Stored data entries:
——————

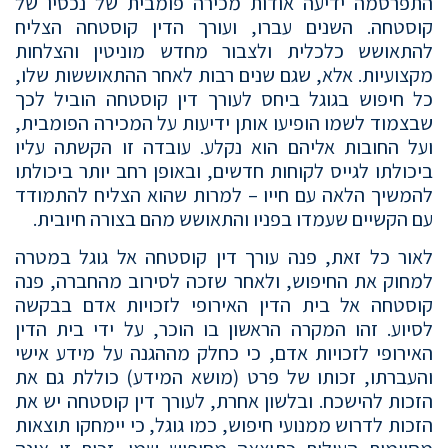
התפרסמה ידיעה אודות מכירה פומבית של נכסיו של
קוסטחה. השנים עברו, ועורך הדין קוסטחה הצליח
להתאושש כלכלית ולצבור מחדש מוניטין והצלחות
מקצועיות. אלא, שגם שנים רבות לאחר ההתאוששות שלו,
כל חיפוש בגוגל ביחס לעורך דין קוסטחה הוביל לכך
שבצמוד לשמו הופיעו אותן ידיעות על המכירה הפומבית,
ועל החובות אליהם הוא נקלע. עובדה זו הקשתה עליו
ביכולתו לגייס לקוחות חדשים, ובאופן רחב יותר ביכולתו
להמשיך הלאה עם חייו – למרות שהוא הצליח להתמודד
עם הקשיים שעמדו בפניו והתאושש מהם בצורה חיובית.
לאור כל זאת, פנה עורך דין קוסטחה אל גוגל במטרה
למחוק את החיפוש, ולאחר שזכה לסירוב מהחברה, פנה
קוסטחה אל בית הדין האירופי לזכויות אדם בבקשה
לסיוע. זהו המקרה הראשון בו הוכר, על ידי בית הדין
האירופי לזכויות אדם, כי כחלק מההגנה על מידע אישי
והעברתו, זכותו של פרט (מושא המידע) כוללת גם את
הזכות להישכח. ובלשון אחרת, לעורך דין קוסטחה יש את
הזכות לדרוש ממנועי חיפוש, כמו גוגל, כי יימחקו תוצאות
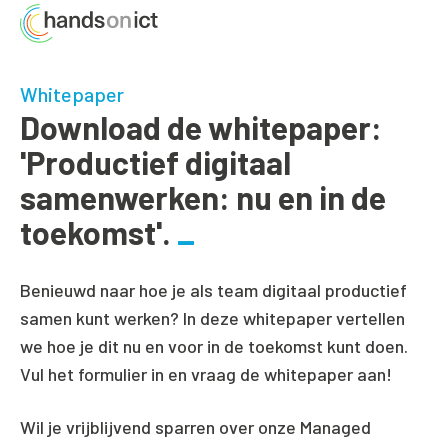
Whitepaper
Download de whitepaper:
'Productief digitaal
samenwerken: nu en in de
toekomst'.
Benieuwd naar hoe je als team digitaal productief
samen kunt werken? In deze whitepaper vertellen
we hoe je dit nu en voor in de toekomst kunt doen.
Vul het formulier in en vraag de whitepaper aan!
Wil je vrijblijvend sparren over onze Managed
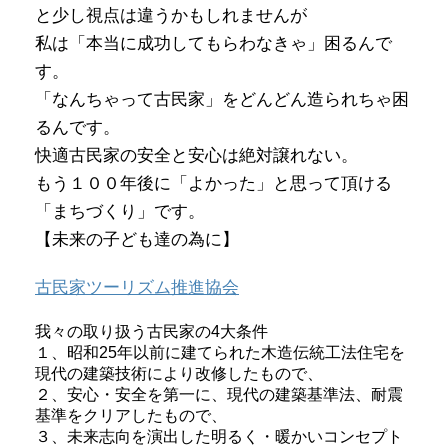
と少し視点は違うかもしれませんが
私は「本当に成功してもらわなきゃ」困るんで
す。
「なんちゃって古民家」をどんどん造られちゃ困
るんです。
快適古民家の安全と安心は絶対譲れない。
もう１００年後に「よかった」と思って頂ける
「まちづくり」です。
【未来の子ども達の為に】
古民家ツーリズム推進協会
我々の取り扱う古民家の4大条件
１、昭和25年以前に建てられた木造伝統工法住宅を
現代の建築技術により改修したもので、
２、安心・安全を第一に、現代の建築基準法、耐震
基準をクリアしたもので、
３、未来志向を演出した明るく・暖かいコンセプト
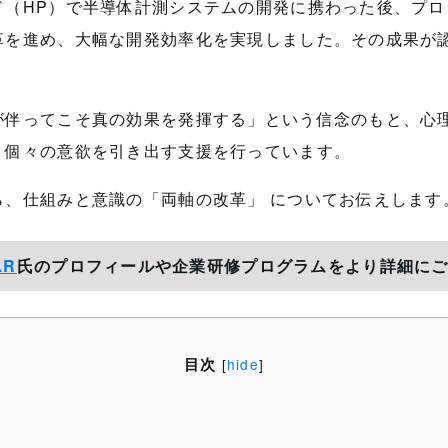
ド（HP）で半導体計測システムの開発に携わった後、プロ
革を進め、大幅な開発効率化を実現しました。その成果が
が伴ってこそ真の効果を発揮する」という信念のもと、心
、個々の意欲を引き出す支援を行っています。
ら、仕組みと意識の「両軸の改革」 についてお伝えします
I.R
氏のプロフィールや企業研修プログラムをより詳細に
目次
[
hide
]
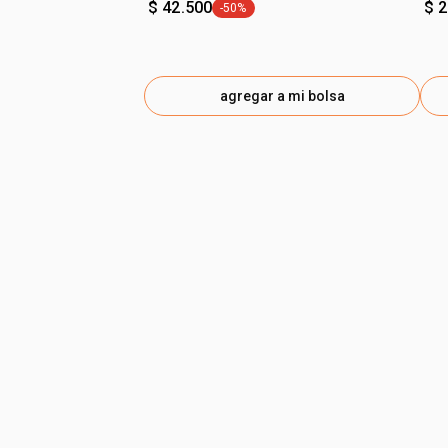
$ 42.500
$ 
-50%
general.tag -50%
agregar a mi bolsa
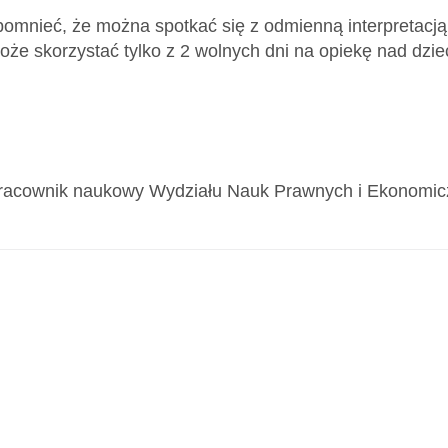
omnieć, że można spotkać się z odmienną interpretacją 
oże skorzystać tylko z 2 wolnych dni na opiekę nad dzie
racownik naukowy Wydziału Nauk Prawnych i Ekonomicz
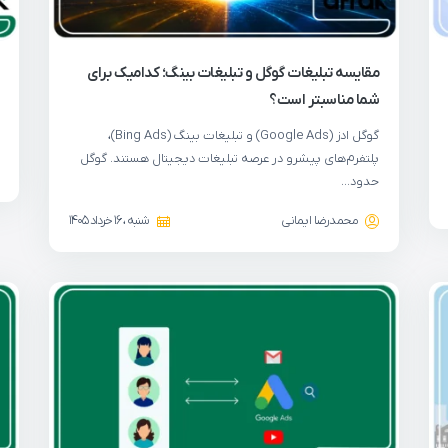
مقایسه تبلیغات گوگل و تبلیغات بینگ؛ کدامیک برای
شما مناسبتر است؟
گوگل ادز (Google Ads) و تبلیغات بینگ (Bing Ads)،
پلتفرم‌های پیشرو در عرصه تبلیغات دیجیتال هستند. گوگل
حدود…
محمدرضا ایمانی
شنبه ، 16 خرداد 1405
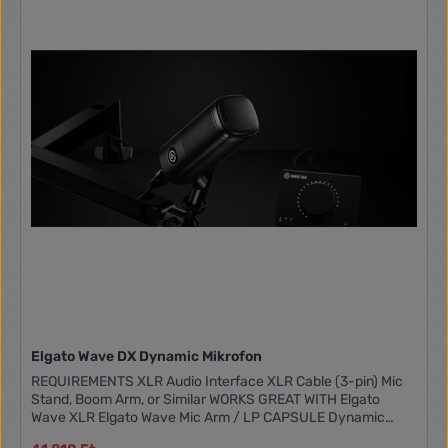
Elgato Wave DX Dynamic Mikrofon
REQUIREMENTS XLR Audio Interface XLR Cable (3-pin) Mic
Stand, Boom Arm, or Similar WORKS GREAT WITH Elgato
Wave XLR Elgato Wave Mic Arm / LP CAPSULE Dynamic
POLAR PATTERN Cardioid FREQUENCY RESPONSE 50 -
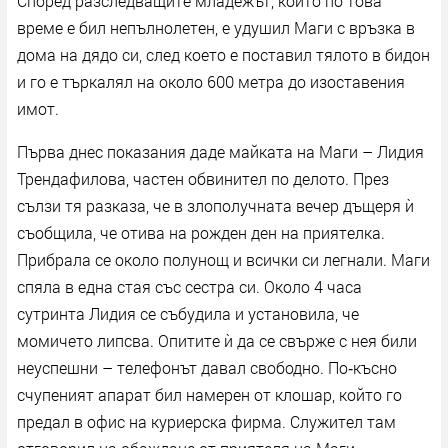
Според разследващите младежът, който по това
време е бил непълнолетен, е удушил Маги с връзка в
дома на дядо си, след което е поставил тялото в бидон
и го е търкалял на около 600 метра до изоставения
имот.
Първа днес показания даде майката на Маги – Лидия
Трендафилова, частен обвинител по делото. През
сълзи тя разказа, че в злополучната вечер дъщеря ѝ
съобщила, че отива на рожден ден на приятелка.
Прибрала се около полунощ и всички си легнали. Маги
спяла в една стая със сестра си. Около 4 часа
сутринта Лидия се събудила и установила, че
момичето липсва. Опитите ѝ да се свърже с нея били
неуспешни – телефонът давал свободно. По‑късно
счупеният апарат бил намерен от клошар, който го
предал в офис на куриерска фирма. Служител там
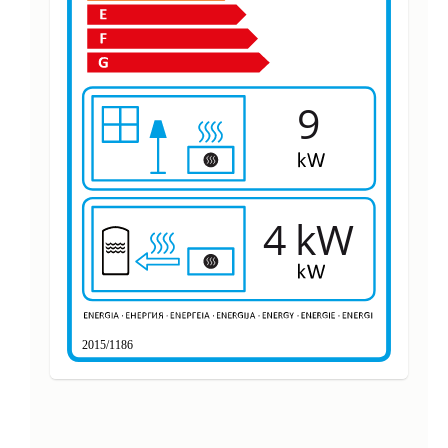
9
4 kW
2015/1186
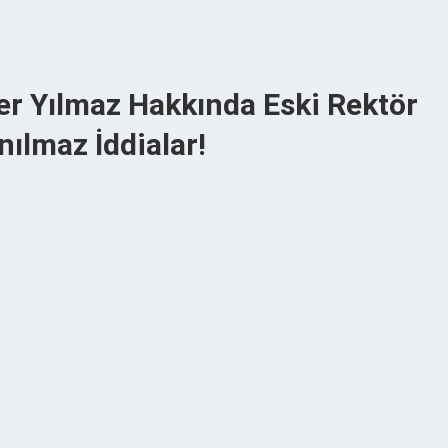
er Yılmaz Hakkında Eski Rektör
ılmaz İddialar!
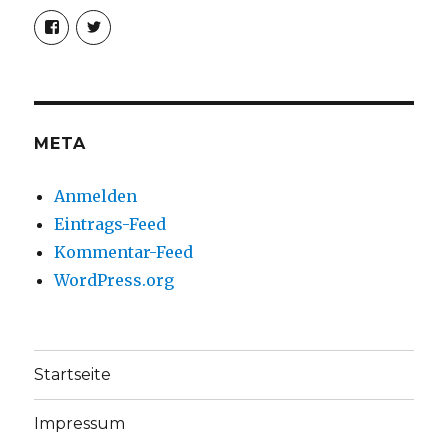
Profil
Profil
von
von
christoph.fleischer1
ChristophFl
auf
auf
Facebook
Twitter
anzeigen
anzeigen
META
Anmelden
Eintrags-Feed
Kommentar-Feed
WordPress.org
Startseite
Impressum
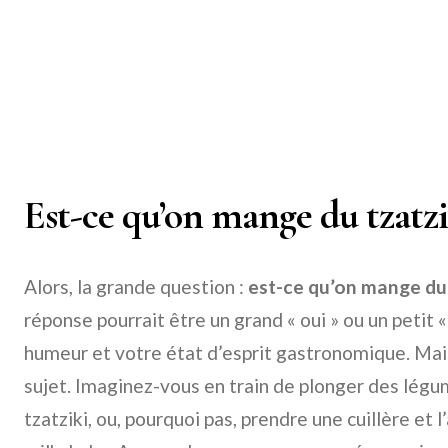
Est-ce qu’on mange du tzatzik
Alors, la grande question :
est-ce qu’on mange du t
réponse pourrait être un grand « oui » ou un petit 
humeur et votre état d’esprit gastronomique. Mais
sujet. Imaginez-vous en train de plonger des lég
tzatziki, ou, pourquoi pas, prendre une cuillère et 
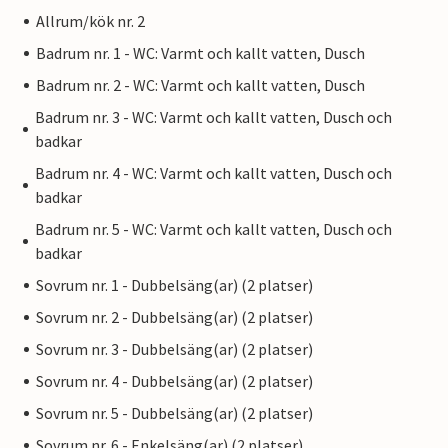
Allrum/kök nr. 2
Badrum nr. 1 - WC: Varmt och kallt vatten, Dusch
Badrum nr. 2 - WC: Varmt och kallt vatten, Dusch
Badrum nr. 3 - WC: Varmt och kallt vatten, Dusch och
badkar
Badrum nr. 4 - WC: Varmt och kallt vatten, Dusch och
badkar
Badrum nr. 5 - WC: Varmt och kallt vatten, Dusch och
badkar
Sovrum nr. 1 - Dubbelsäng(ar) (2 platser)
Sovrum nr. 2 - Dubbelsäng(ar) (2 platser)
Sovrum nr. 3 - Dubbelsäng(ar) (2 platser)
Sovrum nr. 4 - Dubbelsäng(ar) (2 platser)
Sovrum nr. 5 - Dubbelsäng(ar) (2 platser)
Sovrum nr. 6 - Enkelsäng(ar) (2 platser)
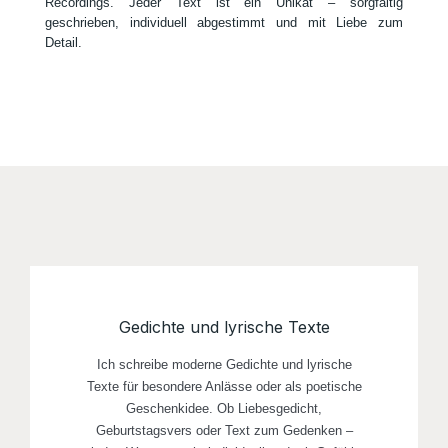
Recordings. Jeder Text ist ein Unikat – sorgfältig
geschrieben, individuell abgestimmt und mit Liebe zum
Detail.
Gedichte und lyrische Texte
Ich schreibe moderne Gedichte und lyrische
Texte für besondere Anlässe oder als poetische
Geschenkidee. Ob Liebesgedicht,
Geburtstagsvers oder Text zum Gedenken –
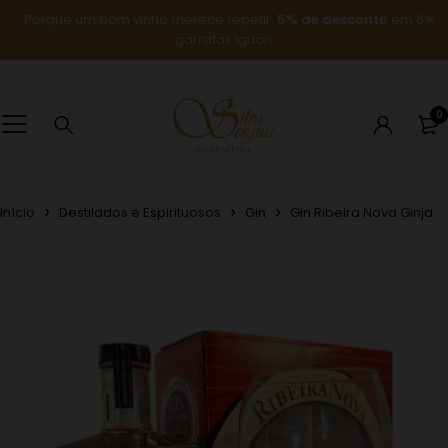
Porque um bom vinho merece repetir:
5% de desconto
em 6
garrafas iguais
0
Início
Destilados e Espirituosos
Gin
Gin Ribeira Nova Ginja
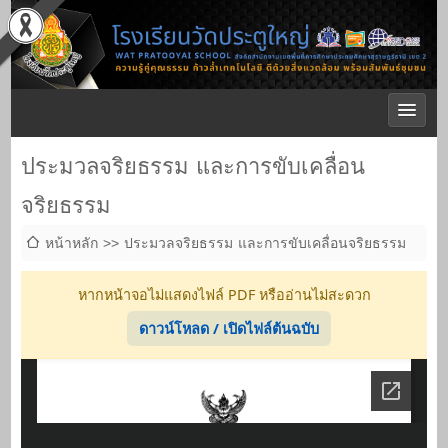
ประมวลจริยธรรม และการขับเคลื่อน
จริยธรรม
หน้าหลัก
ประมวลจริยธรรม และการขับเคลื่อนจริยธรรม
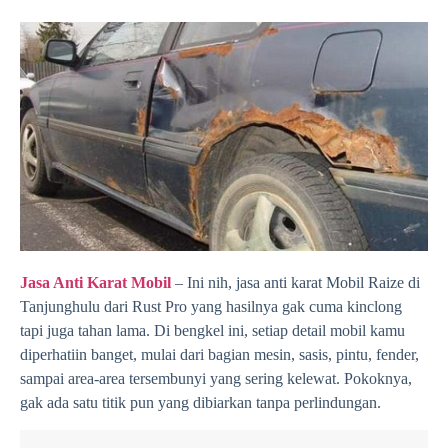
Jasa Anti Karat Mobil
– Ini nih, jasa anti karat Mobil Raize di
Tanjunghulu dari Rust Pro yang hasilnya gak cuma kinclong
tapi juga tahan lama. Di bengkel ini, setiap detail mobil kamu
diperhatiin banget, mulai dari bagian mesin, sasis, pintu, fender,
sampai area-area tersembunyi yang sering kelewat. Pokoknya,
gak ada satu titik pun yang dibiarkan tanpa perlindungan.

——————

*EXERCISE DETAILS*.
Please return every line of text in the material above unchanged, leaving out the pictures.

*REPLY*.
התפרסמה ידיעה אודות מכירה פומבית של נכסיו של
קוסטחה. השנים עברו, ועורך הדין קוסטחה הצליח
להתאושש כלכלית ולצבור מחדש מוניטין והצלחות
מקצועיות. אלא, שגם שנים רבות לאחר ההתאוששות שלו,
כל חיפוש בגוגל ביחס לעורך דין קוסטחה הוביל לכך
שבצמוד לשמו הופיעו אותן ידיעות על המכירה הפומבית,
ועל החובות אליהם הוא נקלע. עובדה זו הקשתה עליו
ביכולתו לגייס לקוחות חדשים, ובאופן רחב יותר ביכולתו
להמשיך הלאה עם חייו – למרות שהוא הצליח להתמודד
עם הקשיים שעמדו בפניו והתאושש מהם בצורה חיובית.
לאור כל זאת, פנה עורך דין קוסטחה אל גוגל במטרה
למחוק את החיפוש, ולאחר שזכה לסירוב מהחברה, פנה
קוסטחה אל בית הדין האירופי לזכויות אדם בבקשה
לסיוע. זהו המקרה הראשון בו הוכר, על ידי בית הדין
האירופי לזכויות אדם, כי כחלק מההגנה על מידע אישי
והעברתו, זכותו של פרט (מושא המידע) כוללת גם את
הזכות להישכח. ובלשון אחרת, לעורך דין קוסטחה יש את
הזכות לדרוש ממנועי חיפוש, כמו גוגל, כי יימחקו תוצאות
Whitepaper
Download de whitepaper:
'Productief digitaal
samenwerken: nu en in de
toekomst'.
Benieuwd naar hoe je als team digitaal productief
samen kunt werken? In deze whitepaper vertellen
we hoe je dit nu en voor in de toekomst kunt doen.
Vul het formulier in en vraag de whitepaper aan!
Wil je vrijblijvend sparren over onze Managed
と少し視点は違うかもしれませんが
私は「本当に成功してもらわなきゃ」困るんで
す。
「なんちゃって古民家」をどんどん造られちゃ困
るんです。
快適古民家の安全と安心は絶対譲れない。
もう１００年後に「よかった」と思って頂ける
「まちづくり」です。
【未来の子ども達の為に】
古民家ツーリズム推進協会
我々の取り扱う古民家の4大条件
１、昭和25年以前に建てられた木造伝統工法住宅を
現代の建築技術により改修したもので、
２、安心・安全を第一に、現代の建築基準法、耐震
基準をクリアしたもので、
３、未来志向を演出した明るく・暖かいコンセプト
ド（HP）で半導体計測システムの開発に携わった後、プロ
革を進め、大幅な開発効率化を実現しました。その成果が
が伴ってこそ真の効果を発揮する」という信念のもと、心
、個々の意欲を引き出す支援を行っています。
ら、仕組みと意識の「両軸の改革」 についてお伝えします
I.R
氏のプロフィールや企業研修プログラムをより詳細に
目次
[
hide
]
$ 42.500
$ 
-50%
general.tag -50%
agregar a mi bolsa
omnieć, że można spotkać się z odmienną interpretacją 
oże skorzystać tylko z 2 wolnych dni na opiekę nad dzie
racownik naukowy Wydziału Nauk Prawnych i Ekonomicz
مقایسه تبلیغات گوگل و تبلیغات بینگ؛ کدامیک برای
شما مناسبتر است؟
گوگل ادز (Google Ads) و تبلیغات بینگ (Bing Ads)،
پلتفرم‌های پیشرو در عرصه تبلیغات دیجیتال هستند. گوگل
حدود…
محمدرضا ایمانی
شنبه ، 16 خرداد 1405
Elgato Wave DX Dynamic Mikrofon
REQUIREMENTS XLR Audio Interface XLR Cable (3-pin) Mic
Stand, Boom Arm, or Similar WORKS GREAT WITH Elgato
Wave XLR Elgato Wave Mic Arm / LP CAPSULE Dynamic
POLAR PATTERN Cardioid FREQUENCY RESPONSE 50 -
Според разследващите младежът, който по това
време е бил непълнолетен, е удушил Маги с връзка в
дома на дядо си, след което е поставил тялото в бидон
и го е търкалял на около 600 метра до изоставения
имот.
Първа днес показания даде майката на Маги – Лидия
Трендафилова, частен обвинител по делото. През
сълзи тя разказа, че в злополучната вечер дъщеря ѝ
съобщила, че отива на рожден ден на приятелка.
Прибрала се около полунощ и всички си легнали. Маги
спяла в една стая със сестра си. Около 4 часа
сутринта Лидия се събудила и установила, че
момичето липсва. Опитите ѝ да се свърже с нея били
неуспешни – телефонът давал свободно. По‑късно
счупеният апарат бил намерен от клошар, който го
предал в офис на куриерска фирма. Служител там
9
4 kW
2015/1186
er Yılmaz Hakkında Eski Rektör
ılmaz İddialar!
Profil
Profil
von
von
christoph.fleischer1
ChristophFl
auf
auf
Facebook
Twitter
anzeigen
anzeigen
META
Anmelden
Eintrags-Feed
Kommentar-Feed
WordPress.org
Startseite
Impressum
Est-ce qu’on mange du tzatzik
Alors, la grande question :
est-ce qu’on mange du t
réponse pourrait être un grand « oui » ou un petit 
humeur et votre état d’esprit gastronomique. Mais
sujet. Imaginez-vous en train de plonger des lég
tzatziki, ou, pourquoi pas, prendre une cuillère et 
Allrum/kök nr. 2
Badrum nr. 1 - WC: Varmt och kallt vatten, Dusch
Badrum nr. 2 - WC: Varmt och kallt vatten, Dusch
Badrum nr. 3 - WC: Varmt och kallt vatten, Dusch och
badkar
Badrum nr. 4 - WC: Varmt och kallt vatten, Dusch och
badkar
Badrum nr. 5 - WC: Varmt och kallt vatten, Dusch och
badkar
Sovrum nr. 1 - Dubbelsäng(ar) (2 platser)
Sovrum nr. 2 - Dubbelsäng(ar) (2 platser)
Sovrum nr. 3 - Dubbelsäng(ar) (2 platser)
Sovrum nr. 4 - Dubbelsäng(ar) (2 platser)
Sovrum nr. 5 - Dubbelsäng(ar) (2 platser)
Sovrum nr. 6 - Enkelsäng(ar) (2 platser)
Recordings. Jeder Text ist ein Unikat – sorgfältig
geschrieben, individuell abgestimmt und mit Liebe zum
Detail.
Gedichte und lyrische Texte
Ich schreibe moderne Gedichte und lyrische
Texte für besondere Anlässe oder als poetische
Geschenkidee. Ob Liebesgedicht,
Geburtstagsvers oder Text zum Gedenken –
Porque um bom vinho merece repetir:
5% de desconto
em 6
garrafas iguais
0
Início
Destilados e Espirituosos
Gin
Gin Ribeira Nova Ginja
ประมวลจริยธรรม และการขับเคลื่อน
จริยธรรม
หน้าหลัก
ประมวลจริยธรรม และการขับเคลื่อนจริยธรรม
Jasa Anti Karat Mobil
– Ini nih, jasa anti karat Mobil Raize di
Tanjunghulu dari Rust Pro yang hasilnya gak cuma kinclong
tapi juga tahan lama. Di bengkel ini, setiap detail mobil kamu
diperhatiin banget, mulai dari bagian mesin, sasis, pintu, fender,
sampai area-area tersembunyi yang sering kelewat. Pokoknya,
gak ada satu titik pun yang dibiarkan tanpa perlindungan.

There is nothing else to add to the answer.